Review

Just Dance
Do the Mashed Potato!
Relevant to:
Nintendo Wii
Just Dance

With music track selection better than the disco down at your local pub, and greater accessibility than the most recent incarnation of Dance, Dance Revolution, the entrance of Ubisoft's Just Dance sees one of the most simplistic rhythm music games arrive on the home console market. Over the last few years the market has been flooded by games where you can sing to music karaoke style or fill in for a professional band, most of which are accessible to the casual player of video games, but despite DDR retaining a cult of popularity it has never been extremely accessible to the casual player and so the market has been lacking in a reasonable dance based music game...until now.

Oh, I was under the impression that everyone had heard...
Oh, I was under the impression that everyone had heard...

Ubisoft have designed a dance game that moves far away from the convolution of Konami's series, keeps away from the intricacies of Guitar Hero and Rock Band, and settles itself in the carefree nature of popular karaoke console games such as Singstar and Lips. This simplicity makes the game a breath of fresh air to play, and builds on the Wii's continued opportunity to give game developers a new way to think about game play with popular genres.

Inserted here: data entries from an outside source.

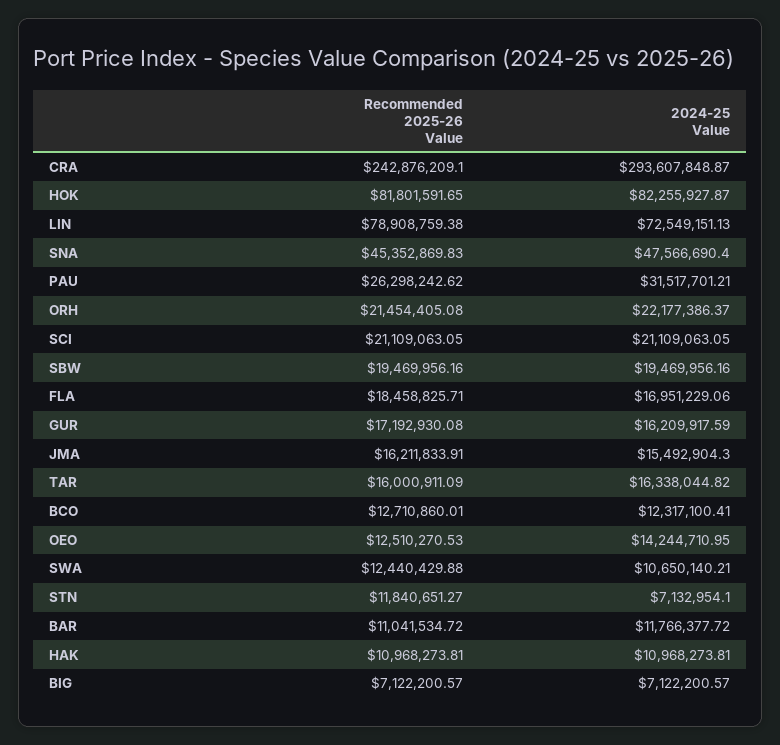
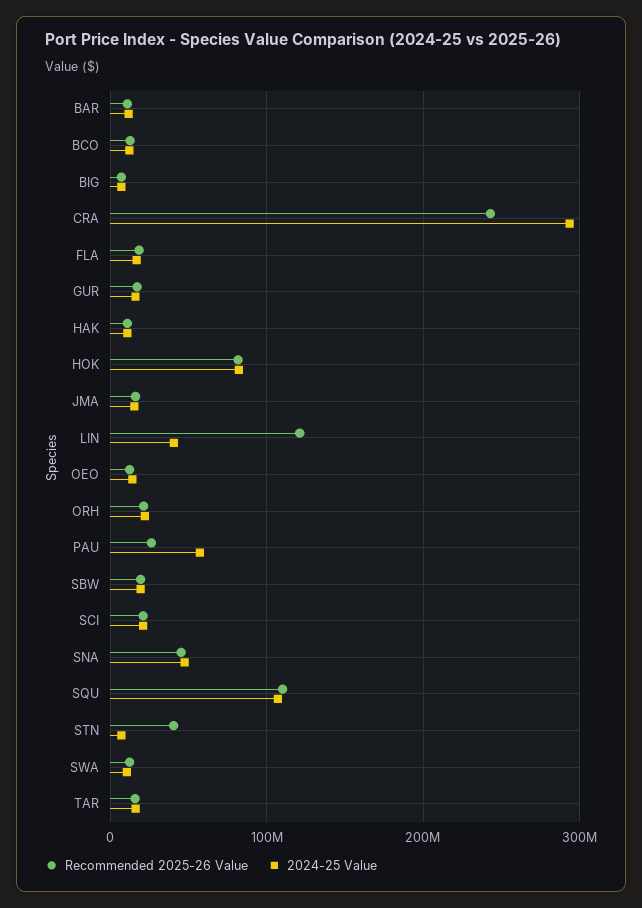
  {
    "Recommended 2025-26 Value": {
      "CRA": 242876209.1,
      "HOK": 81801591.65,
-     "LIN": 78908759.38,
+     "LIN": 120000000,
      "SNA": 45352869.83,
      "PAU": 26298242.62,
      "ORH": 21454405.08,
      "SCI": 21109063.05,
      "SBW": 19469956.16,
      "FLA": 18458825.71,
      "GUR": 17192930.08,
      "JMA": 16211833.91,
      "TAR": 16000911.09,
      "BCO": 12710860.01,
      "OEO": 12510270.53,
      "SWA": 12440429.88,
-     "STN": 11840651.27,
+     "STN": 40000000,
      "BAR": 11041534.72,
      "HAK": 10968273.81,
-     "BIG": 7122200.57
+     "BIG": 7122200.57,
+     "SQU": 110000000
    },
    "2024-25 Value": {
      "CRA": 293607848.87,
      "HOK": 82255927.87,
-     "LIN": 72549151.13,
+     "LIN": 40000000,
      "SNA": 47566690.4,
-     "PAU": 31517701.21,
+     "PAU": 60000000,
      "ORH": 22177386.37,
      "SCI": 21109063.05,
      "SBW": 19469956.16,
      "FLA": 16951229.06,
      "GUR": 16209917.59,
      "JMA": 15492904.3,
      "TAR": 16338044.82,
      "BCO": 12317100.41,
      "OEO": 14244710.95,
      "SWA": 10650140.21,
      "STN": 7132954.1,
      "BAR": 11766377.72,
      "HAK": 10968273.81,
-     "BIG": 7122200.57
+     "BIG": 7122200.57,
+     "SQU": 110000000
    }
  }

There are several different play modes, including Practice and Warm Up, with single player in Quick Play mode, then different challenges that may be set up in multiplayer. All take advantage of the roughly 30-track line up, that ranges from Dare to Mashed Potato Time. Each track has a rating in Difficulty and in Effort, which is based off of the complexity of the dance moves involved and the intensity of the track. On the screen when you play you have footage of real professional dancers, which have been colourized in a pop art way, performing the dance moves and instructions of the basic moves coming up scrolling along on the bottom of the screen. The game scores you according to how closely you perform the moves to the dancer on screen and with what level of effort you put into it, all whilst you hold on tightly to the Wiimote. But this game is not about scoring.

I could do with a Holiday about now...
I could do with a Holiday about now...

Just Dance has been getting a great deal of mixed reviews, mostly negative from other professional reviewers. Their complaints tend to be in regards to the sensitivity of the controls, or supposed lack of it, and the absence of any career mode. Just Dance does pick up movements from the Wiimote quite successfully, but with the Wii Motion Plus that part would be even better, had it been supported. The issue really comes down to a player's ability to comprehend and translate the moves seen on screen to how they move their own body. If you can't get the moves within the generous approximation that the game allows, or time them correctly, then you don't get scored favourably or at all. This is the same as any other rhythm music game, and as always, practice makes perfect.